TASK PROMPT –
Exclude the pictures; give every entry again exactly as written.

GIVEN RECORDS –
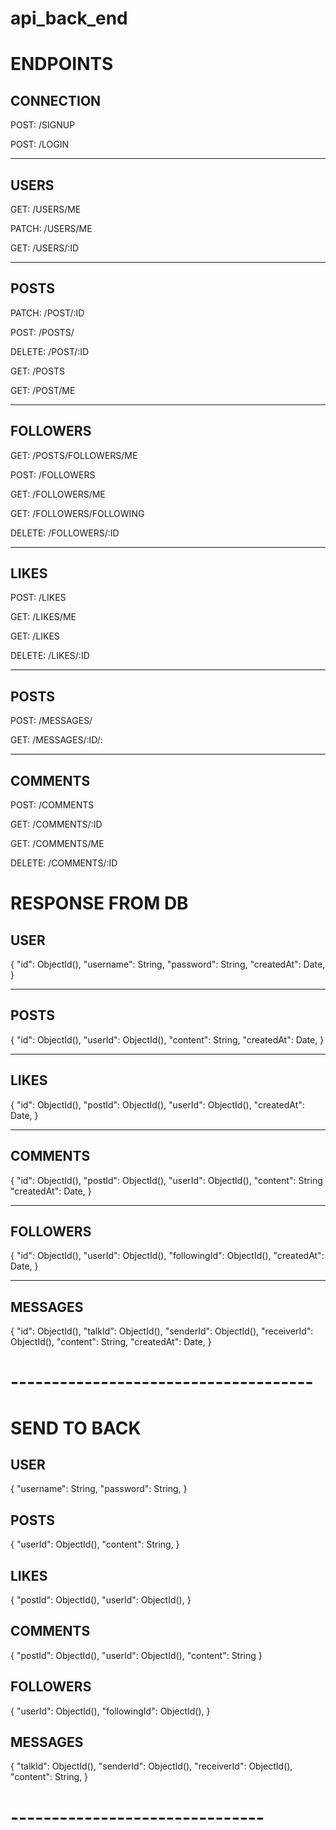 # api_back_end
 
# ENDPOINTS
## CONNECTION

POST: /SIGNUP

POST: /LOGIN

__________________________

## USERS

GET: /USERS/ME

PATCH: /USERS/ME

GET: /USERS/:ID

__________________________

## POSTS

PATCH: /POST/:ID

POST: /POSTS/

DELETE: /POST/:ID

GET: /POSTS

GET: /POST/ME

__________________________

## FOLLOWERS

GET: /POSTS/FOLLOWERS/ME

POST: /FOLLOWERS

GET: /FOLLOWERS/ME

GET: /FOLLOWERS/FOLLOWING

DELETE: /FOLLOWERS/:ID

__________________________

## LIKES

POST: /LIKES

GET: /LIKES/ME

GET: /LIKES

DELETE: /LIKES/:ID

__________________________

## POSTS 

POST: /MESSAGES/

GET: /MESSAGES/:ID/:

__________________________

## COMMENTS 

POST: /COMMENTS

GET: /COMMENTS/:ID

GET: /COMMENTS/ME

DELETE: /COMMENTS/:ID




# RESPONSE FROM DB

## USER

{
    "id": ObjectId(),
    "username": String,
    "password": String,
    "createdAt": Date,
}

__________________________

## POSTS 

{
    "id": ObjectId(),
    "userId": ObjectId(),
    "content": String,
    "createdAt": Date,
}

__________________________

## LIKES

{
    "id": ObjectId(),
    "postId": ObjectId(),
    "userId": ObjectId(),
    "createdAt": Date,
}

__________________________

## COMMENTS 

{
    "id": ObjectId(),
    "postId": ObjectId(),
    "userId": ObjectId(),
    "content": String
    "createdAt": Date,
}

__________________________

## FOLLOWERS

{
    "id": ObjectId(),
    "userId": ObjectId(),
    "followingId": ObjectId(),
    "createdAt": Date,
}
__________________________

## MESSAGES

{
    "id": ObjectId(),
    "talkId": ObjectId(),
    "senderId": ObjectId(),
    "receiverId": ObjectId(),
    "content": String,
    "createdAt": Date,
}


# -------------------------------------

# SEND TO BACK

## USER

{
    "username": String,
    "password": String,
}

## POSTS 

{
    "userId": ObjectId(),
    "content": String,
}


## LIKES

{
    "postId": ObjectId(),
    "userId": ObjectId(),
}

## COMMENTS 

{
    "postId": ObjectId(),
    "userId": ObjectId(),
    "content": String
}

## FOLLOWERS

{
    "userId": ObjectId(),
    "followingId": ObjectId(),
}

## MESSAGES

{
    "talkId": ObjectId(),
    "senderId": ObjectId(),
    "receiverId": ObjectId(),
    "content": String,
}

# -------------------------------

SOLVED PROBLEM –
 # api_back_end
 
# ENDPOINTS
## CONNECTION

POST: /SIGNUP

POST: /LOGIN

__________________________

## USERS

GET: /USERS/ME

PATCH: /USERS/ME

GET: /USERS/:ID

__________________________

## POSTS

PATCH: /POST/:ID

POST: /POSTS/

DELETE: /POST/:ID

GET: /POSTS

GET: /POST/ME

__________________________

## FOLLOWERS

GET: /POSTS/FOLLOWERS/ME

POST: /FOLLOWERS

GET: /FOLLOWERS/ME

GET: /FOLLOWERS/FOLLOWING

DELETE: /FOLLOWERS/:ID

__________________________

## LIKES

POST: /LIKES

GET: /LIKES/ME

GET: /LIKES

DELETE: /LIKES/:ID

__________________________

## POSTS 

POST: /MESSAGES/

GET: /MESSAGES/:ID/:

__________________________

## COMMENTS 

POST: /COMMENTS

GET: /COMMENTS/:ID

GET: /COMMENTS/ME

DELETE: /COMMENTS/:ID




# RESPONSE FROM DB

## USER

{
    "id": ObjectId(),
    "username": String,
    "password": String,
    "createdAt": Date,
}

__________________________

## POSTS 

{
    "id": ObjectId(),
    "userId": ObjectId(),
    "content": String,
    "createdAt": Date,
}

__________________________

## LIKES

{
    "id": ObjectId(),
    "postId": ObjectId(),
    "userId": ObjectId(),
    "createdAt": Date,
}

__________________________

## COMMENTS 

{
    "id": ObjectId(),
    "postId": ObjectId(),
    "userId": ObjectId(),
    "content": String
    "createdAt": Date,
}

__________________________

## FOLLOWERS

{
    "id": ObjectId(),
    "userId": ObjectId(),
    "followingId": ObjectId(),
    "createdAt": Date,
}
__________________________

## MESSAGES

{
    "id": ObjectId(),
    "talkId": ObjectId(),
    "senderId": ObjectId(),
    "receiverId": ObjectId(),
    "content": String,
    "createdAt": Date,
}


# -------------------------------------

# SEND TO BACK

## USER

{
    "username": String,
    "password": String,
}

## POSTS 

{
    "userId": ObjectId(),
    "content": String,
}


## LIKES

{
    "postId": ObjectId(),
    "userId": ObjectId(),
}

## COMMENTS 

{
    "postId": ObjectId(),
    "userId": ObjectId(),
    "content": String
}

## FOLLOWERS

{
    "userId": ObjectId(),
    "followingId": ObjectId(),
}

## MESSAGES

{
    "talkId": ObjectId(),
    "senderId": ObjectId(),
    "receiverId": ObjectId(),
    "content": String,
}

# -------------------------------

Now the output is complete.